И то же происходило с людьми: в глазах поэта её сёстры и подруги  переставали быть  скучными обыкновенными тетками   и становились сказочными красавицами, теми, некрасовскими «женщинами в русских селеньях»:

«Мы совсем не героини:  если грустно нам,  мы плачем, мы кричим, когда рожаем, мы любимых обижаем. (…) Мы совсем не героини, когда пол в квартире моем, когда косим и молотим и бельё в реке колотим. Мы совсем не героини: мы растрёпаны и потны, руки красны, ноги голы, и подоткнуты подолы.(… ) Но кто любит нас, тот видит, как из тучи солнце выйдет, солнце с дождиком и с ветром, с ясным ликом, станом светлым, руки те, что обнимают, те глаза, что понимают, ту бесстрашную свою, что с ним рядом храбро бьётся и собою остаётся , неустанная в бою. (…) Мы совсем не героини)».

«Низкий»  быт   рождает высокую поэзию и красоту мира, стихи, как шампиньоны,   растут   из сора. Но Поэзии, действительно, враждебна   низость и пошлость,  духовность и красота никогда не уживутся с вульгарным материализмом   потребительства.

     СКАЗКА С ДИАЛОГОМ
Живёт поэт, слегка рассеян, и черноок, и светлокудр,
а  рядом с ним живут соседи, – творцы  блинов, убийцы кур.

Поэт свои поэмы пишет единым росчерком пера –
соседи  к вечеру чуть дышат от снеди, съеденной с утра.

Когда же утром в общей ванной они встречаются, скользя,  – 
презреньем и негодованьем  полны их лица и глаза.
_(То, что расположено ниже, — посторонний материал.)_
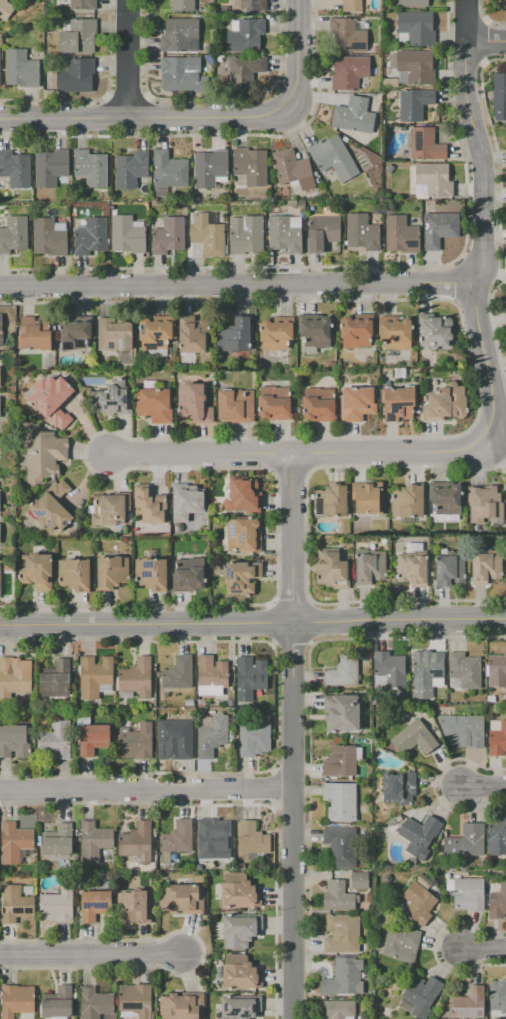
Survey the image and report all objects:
building: (410, 3)
building: (82, 4)
building: (505, 4)
building: (182, 5)
building: (247, 5)
building: (350, 5)
building: (5, 10)
road: (469, 20)
building: (415, 27)
building: (180, 35)
building: (78, 36)
building: (245, 36)
building: (345, 36)
road: (487, 40)
road: (128, 60)
building: (416, 66)
building: (21, 68)
building: (245, 70)
building: (348, 71)
building: (182, 73)
building: (74, 74)
building: (499, 94)
building: (414, 104)
building: (353, 115)
road: (266, 119)
road: (64, 121)
building: (425, 145)
building: (333, 158)
building: (250, 166)
building: (209, 167)
building: (50, 168)
building: (89, 168)
building: (130, 169)
building: (293, 169)
building: (14, 170)
building: (169, 170)
building: (432, 181)
building: (438, 228)
building: (322, 231)
building: (361, 231)
building: (285, 233)
building: (13, 234)
building: (208, 234)
building: (245, 234)
building: (126, 235)
building: (90, 236)
building: (168, 236)
building: (398, 236)
building: (48, 237)
road: (485, 239)
road: (239, 286)
building: (505, 311)
building: (77, 323)
building: (1, 330)
building: (433, 331)
building: (315, 332)
building: (356, 332)
building: (155, 334)
building: (396, 334)
building: (33, 335)
building: (114, 335)
building: (276, 335)
building: (194, 336)
building: (234, 336)
building: (113, 396)
building: (51, 400)
building: (194, 403)
building: (357, 403)
building: (398, 403)
building: (445, 403)
building: (154, 405)
building: (235, 405)
building: (274, 407)
building: (318, 408)
road: (391, 452)
road: (199, 453)
building: (44, 454)
building: (243, 495)
building: (367, 498)
building: (334, 499)
building: (446, 499)
building: (406, 501)
building: (484, 504)
building: (146, 506)
building: (52, 508)
building: (187, 508)
building: (107, 510)
building: (446, 517)
building: (242, 535)
building: (486, 567)
building: (369, 568)
building: (411, 568)
building: (331, 569)
building: (449, 570)
building: (36, 571)
building: (111, 571)
building: (150, 574)
building: (74, 575)
building: (241, 577)
building: (187, 579)
road: (253, 622)
building: (388, 670)
building: (497, 670)
building: (464, 671)
building: (343, 672)
building: (426, 672)
building: (178, 673)
building: (211, 675)
building: (249, 675)
building: (94, 676)
building: (136, 677)
building: (14, 679)
building: (55, 679)
building: (341, 712)
building: (468, 731)
building: (211, 736)
road: (292, 736)
building: (497, 737)
building: (176, 738)
building: (414, 738)
building: (60, 739)
building: (92, 739)
building: (254, 739)
building: (16, 741)
building: (136, 742)
building: (340, 761)
road: (485, 787)
building: (399, 788)
road: (146, 791)
building: (340, 801)
building: (418, 835)
building: (178, 836)
building: (497, 837)
building: (252, 838)
building: (212, 839)
building: (58, 840)
building: (94, 841)
building: (466, 841)
building: (15, 842)
building: (135, 844)
building: (340, 847)
building: (359, 880)
building: (240, 891)
building: (468, 894)
building: (337, 896)
building: (182, 900)
building: (497, 902)
building: (418, 903)
building: (15, 904)
building: (94, 904)
building: (58, 905)
building: (136, 907)
building: (240, 929)
building: (342, 934)
building: (401, 943)
road: (485, 951)
road: (88, 957)
building: (241, 976)
building: (343, 978)
building: (419, 995)
building: (501, 997)
building: (136, 999)
building: (17, 1000)
building: (56, 1000)
building: (95, 1004)
building: (468, 1004)
building: (182, 1006)
building: (241, 1006)
building: (338, 1009)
ОН:     – Взамен  души в них бес корысти, а вместо мудрости – живот!
ОНИ: – Вот голодранец! Без корыта и без кастрюльки – а живёт!

ОН:   – Зачем  даны им сердце, руки, мозг и божественная речь?
ОНИ: – Вы знаете, он даже брюки не снимет, перед тем как лечь!

ОН:    – Свет   человеческий и гордый, неужто ты навек погас?
ОНИ: – Опять  не гасит свет в уборной и забывает в кухне газ!
       
           Два войска проверяют фланги, высоко головы держа,
          и ветер ссоры треплет флаги непримиримых двух держав.


Именно в коммуналке (и мне помнится, что ещё на Лермонтовской: я тогда захлебнулся от тоски, вызванной воспоминанием о ещё отбывающих неволю родителях) были прочитаны мне вот эти строки из её поэмы «Отцы и дети:
«…И разорённый мой очаг: отец мой с профилем библейским
И мать моя с печальным блеском в причёске чёрной и в очах…»

В несусветной мансарде дома № 1 на Рымарской творил свои шедевры Борис Чичибабин.  На той же Рымарской, и тоже в мансарде, провёл свои юные годы будущий глава гильдии кинокритиков России Мирон Черненко. Не я, а Судьба на той же Рымарской поселила в ветхом  одноэтажном домишке одного из близких друзей Марлены и Бориса – прозаика из круга В.П.Некрасова – Станислава Славича, бескорыстного романтика, украинца, бившего морды юдофобам. За один из таких поступков  ещё в 60-е годы в Ялте, куда он уехал потом, спасаясь от туберкулёза, приобретённого в болотах , когда партизанил в лесах Украины, его  исключили из коммунистической партии. Он отдал свой партбилет  без   сожаления.

«Так жили поэты».

Но это уже из Блока:

«Так жили поэты. Читатель и друг, ты думаешь, может быть, хуже
Твоих  ежедневных бессильных потуг, твоей обывательской лужи?

Нет, бедный читатель, мой критик слепой, по крайности, есть у поэта
И море, и тучки, и век золотой, -  тебе ж недоступно всё это!

Ты будешь доволен собой и женой, своей конституцией куцей,
а вот у поэта  - всемирный запой, и мало ему конституций!